About this task
Pictures aside, output each record exactly.

The data
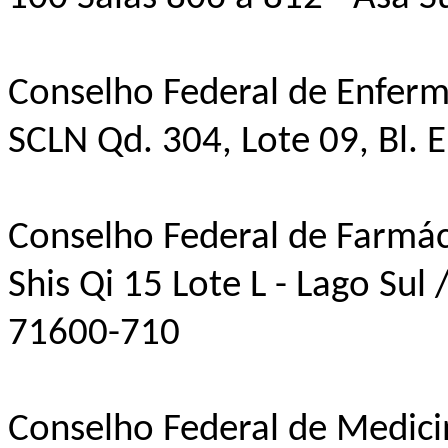
Conselho Federal de Enfe
SCLN Qd. 304, Lote 09, Bl. E
Conselho Federal de Farmác
Shis Qi 15 Lote L - Lago Sul / 
71600-710
Conselho Federal de Medici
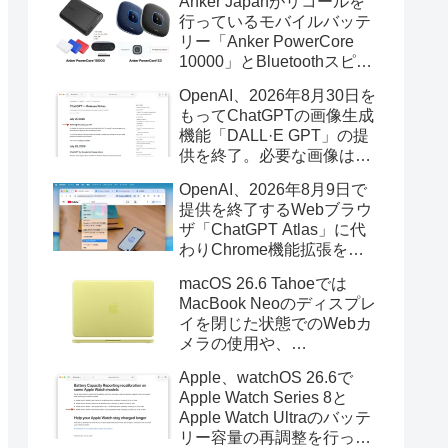
Anker Japanがリコールを
行っているモバイルバッテ
リー「Anker PowerCore
10000」とBluetoothスピー
カー「PowerConf S3」で周
OpenAI、2026年8月30日を
辺を焼損する火災が6月に3
もってChatGPTの画像生成
件発生していたそうなので
機能「DALL·E GPT」の提
注意を。
供を終了。必要な画像は期
限までにダウンロードを。
OpenAI、2026年8月9日で
提供を終了するWebブラウ
ザ「ChatGPT Atlas」に代
わりChrome機能拡張をア
ップデートし、YouTube動
macOS 26.6 Tahoeでは
画の質問やAsk ChatGPT機
MacBook Neoのディスプレ
能を追加。
イを閉じた状態でのWebカ
メラの使用や、
Finder/Apple Configuratorを
Apple、watchOS 26.6で
利用しMacBook Neoを復元
Apple Watch Series 8と
する際の安定性が向上。
Apple Watch Ultraのバッテ
リー容量の再調整を行った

Response to the exercise
Conselho Federal de Enfe
SCLN Qd. 304, Lote 09, Bl. E
Conselho Federal de Farmác
Shis Qi 15 Lote L - Lago Sul / 
71600-710
Conselho Federal de Medici
Anker Japanがリコールを
行っているモバイルバッテ
リー「Anker PowerCore
10000」とBluetoothスピー
カー「PowerConf S3」で周
OpenAI、2026年8月30日を
辺を焼損する火災が6月に3
もってChatGPTの画像生成
件発生していたそうなので
機能「DALL·E GPT」の提
注意を。
供を終了。必要な画像は期
限までにダウンロードを。
OpenAI、2026年8月9日で
提供を終了するWebブラウ
ザ「ChatGPT Atlas」に代
わりChrome機能拡張をア
ップデートし、YouTube動
macOS 26.6 Tahoeでは
画の質問やAsk ChatGPT機
MacBook Neoのディスプレ
能を追加。
イを閉じた状態でのWebカ
メラの使用や、
Finder/Apple Configuratorを
Apple、watchOS 26.6で
利用しMacBook Neoを復元
Apple Watch Series 8と
する際の安定性が向上。
Apple Watch Ultraのバッテ
リー容量の再調整を行った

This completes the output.